Records from a collection
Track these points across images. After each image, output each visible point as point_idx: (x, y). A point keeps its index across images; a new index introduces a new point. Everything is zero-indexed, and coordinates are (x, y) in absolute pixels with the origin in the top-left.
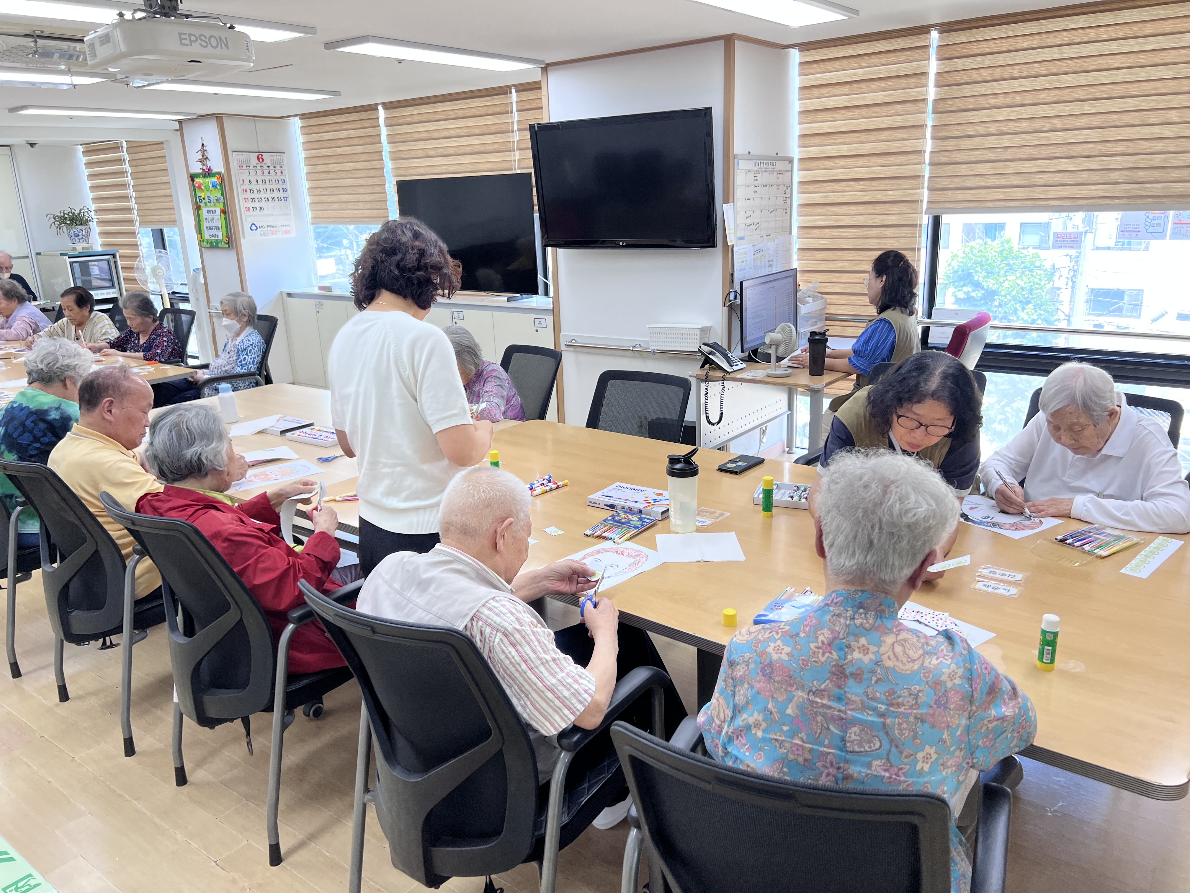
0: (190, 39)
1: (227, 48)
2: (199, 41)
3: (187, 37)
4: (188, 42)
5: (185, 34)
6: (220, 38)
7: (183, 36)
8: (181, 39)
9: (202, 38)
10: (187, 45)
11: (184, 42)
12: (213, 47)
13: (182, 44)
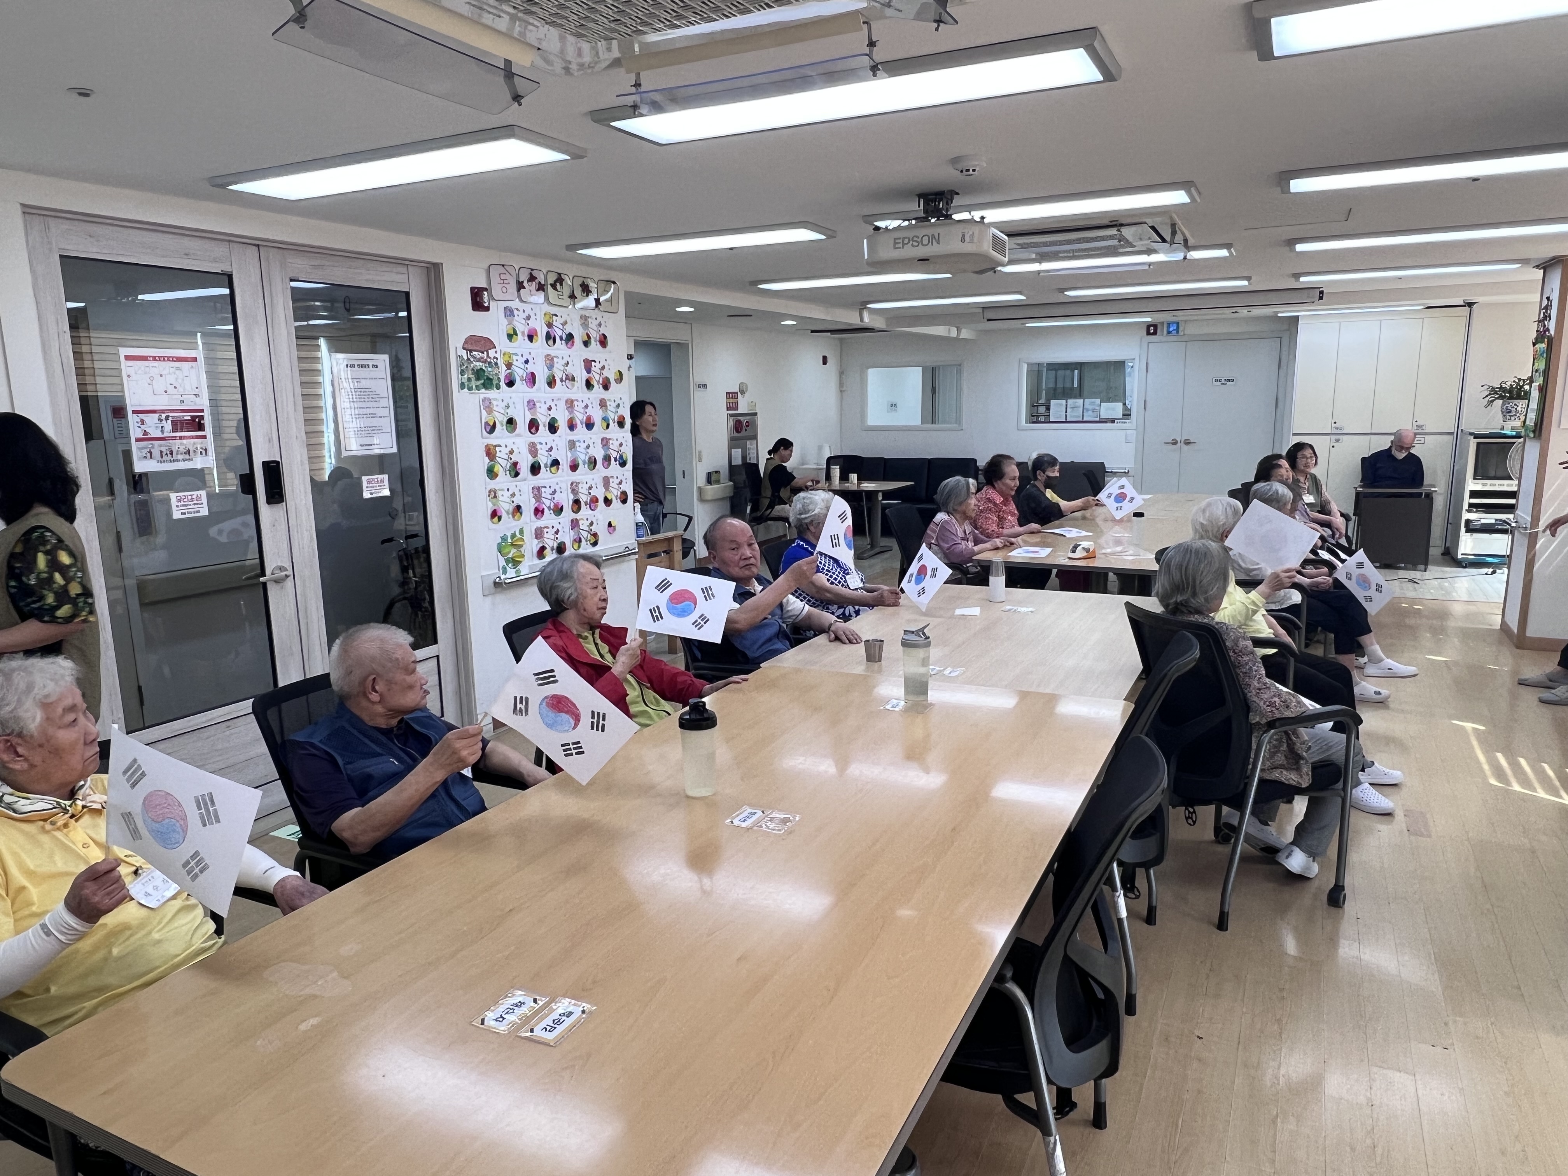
0: (903, 241)
1: (938, 243)
2: (911, 242)
3: (901, 241)
4: (901, 245)
5: (900, 238)
6: (933, 236)
7: (897, 241)
8: (895, 243)
9: (915, 239)
10: (900, 248)
11: (897, 246)
12: (923, 245)
13: (895, 248)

* **Exercise objective**
Reproduce each entry exactly as written, but leave out the images.

* **Output for this task**
Track these points across images. After each image, output each visible point as point_idx: (x, y). A point keeps its index across images; a new index introduces a new point. Everything is zero-indexed, and coordinates are (x, y) in absolute pixels with the origin in the top-left.
0: (190, 39)
1: (227, 48)
2: (199, 41)
3: (187, 37)
4: (188, 42)
5: (185, 34)
6: (220, 38)
7: (183, 36)
8: (181, 39)
9: (202, 38)
10: (187, 45)
11: (184, 42)
12: (213, 47)
13: (182, 44)
0: (903, 241)
1: (938, 243)
2: (911, 242)
3: (901, 241)
4: (901, 245)
5: (900, 238)
6: (933, 236)
7: (897, 241)
8: (895, 243)
9: (915, 239)
10: (900, 248)
11: (897, 246)
12: (923, 245)
13: (895, 248)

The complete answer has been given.